Abnormal expression of IGF-binding proteins, an initiating event in idiopathic pulmonary fibrosis?

Wenjing Ruan, Kejing Ying
Pathology, Research and Practice 2010 August 15, 206 (8): 537-43
For significant improvements to occur in the survival of patients with idiopathic pulmonary fibrosis (IPF), it is necessary to develop novel and more precisely targeted therapies. The selection of future appropriate regimens must critically depend on improved characterization of the molecules driving the pathogenesis of IPF. It is well defined that IPF is characterized by the expression of genes indicating an active tissue remodeling program, including extracellular matrix (ECM) and basement membrane components, as well as myofibroblast-associated and epithelial cell-related genes. A few recent advances are worth mentioning.

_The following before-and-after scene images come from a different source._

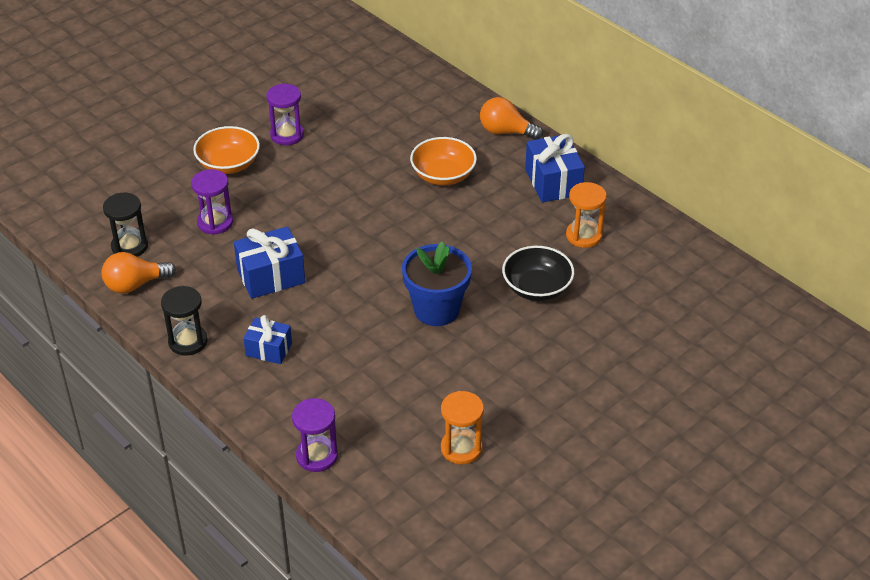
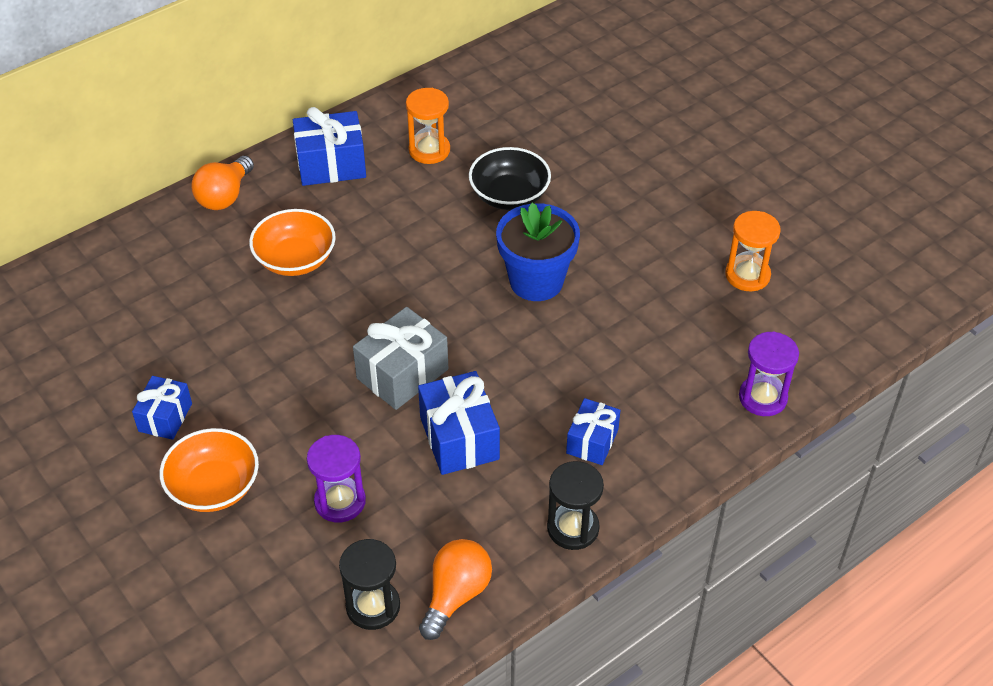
camera: 85 degrees left, 5 degrees up
orange light bulb [102,252,176,293] -> orange light bulb turned 135 degrees counterclockwise [419,539,492,640]
purple hourglass [266,83,304,145] -> blue gift [132,376,192,440]
none -> grey gift [353,307,448,410]

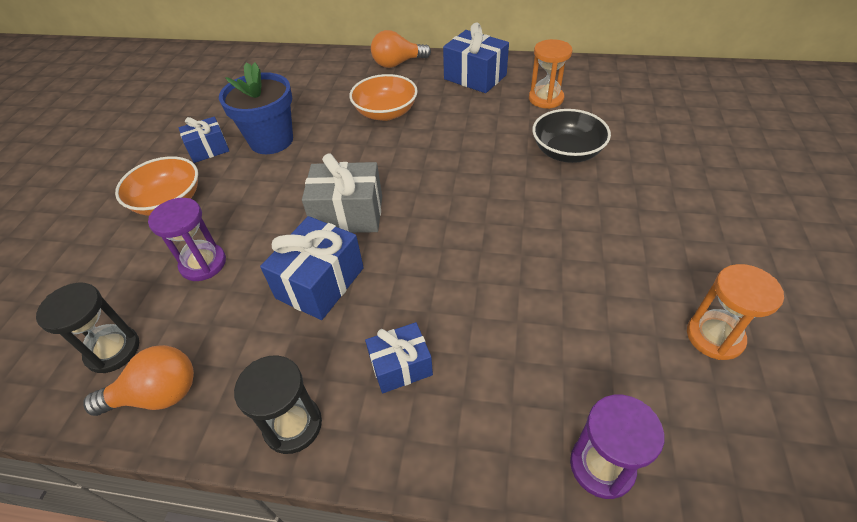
camera: 50 degrees right, 0 degrees up
blue flower pot [496,203,580,301] -> blue flower pot moved to [219,62,293,154]

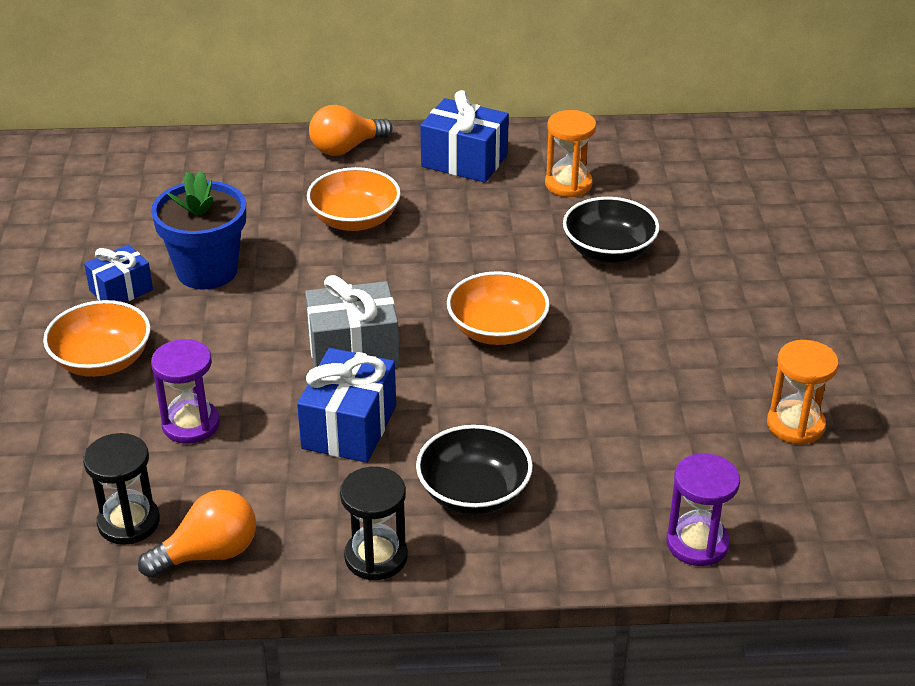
camera: 15 degrees left, 10 degrees down
blue gift [365,322,433,393] -> black bowl [416,425,533,515]
none -> orange bowl [447,271,550,345]

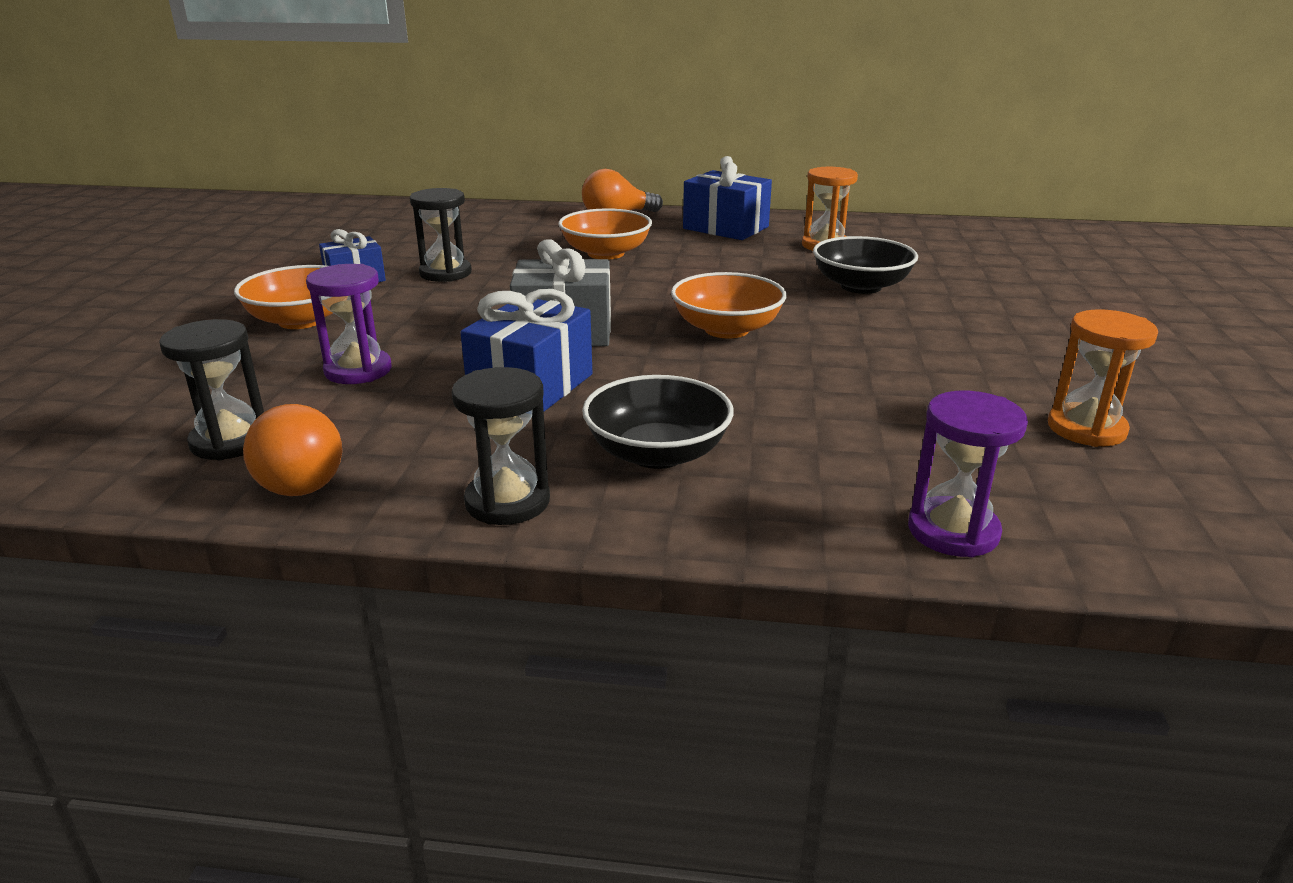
camera: 10 degrees right, 10 degrees down
orange light bulb [138,490,256,578] -> orange light bulb turned 90 degrees clockwise [243,404,342,496]
blue flower pot [151,171,246,289] -> black hourglass [410,188,472,282]

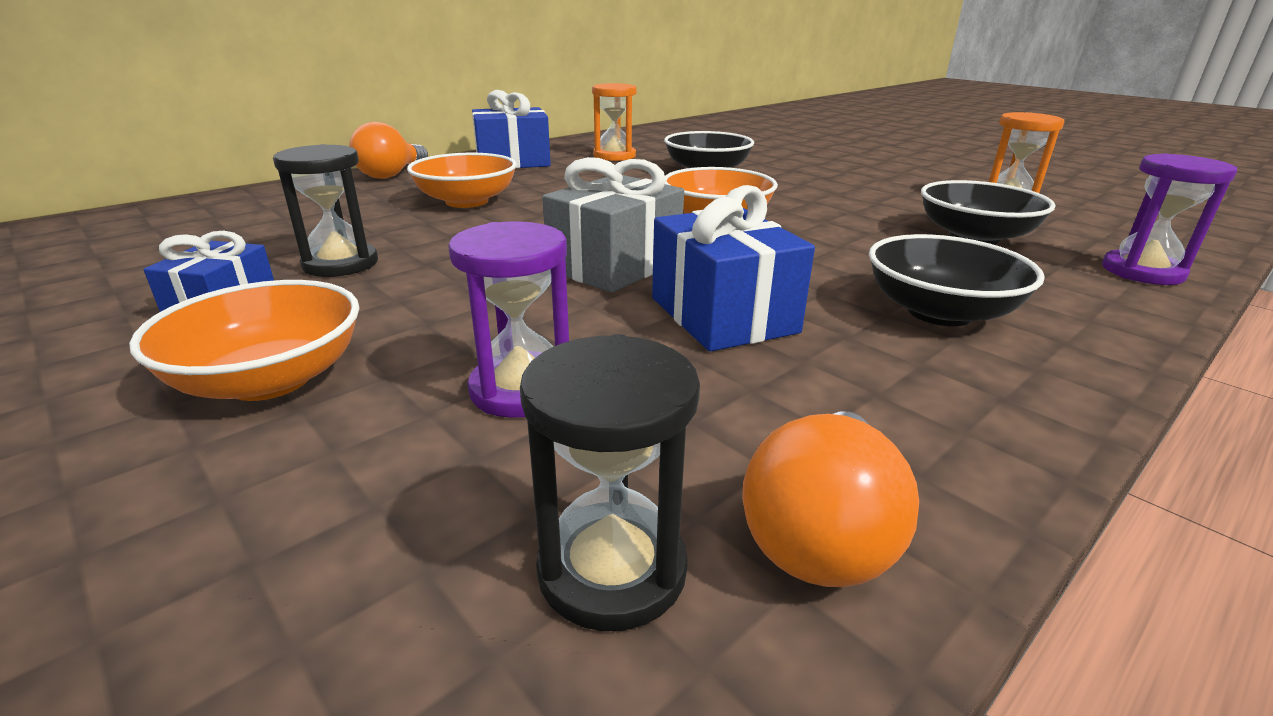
camera: 50 degrees left, 0 degrees up
orange light bulb [243,404,342,496] -> orange light bulb turned 90 degrees clockwise [742,411,919,587]
black hourglass [451,367,550,525] -> none
none -> black bowl [921,180,1055,245]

Pulmonary research demonstrates abnormal expression of insulin-like growth factor (IGF) binding proteins (IGFBPs) in IPF, including human IPF bronchoalveolar lavage (BAL) cells and BAL fluids, human IPF fibroblasts, as well as fibrotic lung tissues of bleomycin-induced mice and IPF patients, analyzed by microarray, reverse transcription-polymerase chain reaction (RT-PCR), ribonuclease protection assay (RPA), Western blot, immunohistochemistry, or enzyme-linked immunosorbent assay (ELISA). Simultaneously, in vitro and in vivo studies indicate the involvement of IGFBPs in the initiation and development of the fibrosis process, including fibroblast activation and transdifferentiation to a myofibroblast phenotype, epithelial-mesenchymal transition (EMT), increased ECM production, and decreased ECM degradation, possibly contributing to the final lung fibrosis. These observations suggest that dysregulation of IGFBPs may be a key factor responsible for the initiation and perpetuation of IPF. Such efforts could lead to potential candidate molecules being exploited for therapeutic manipulation.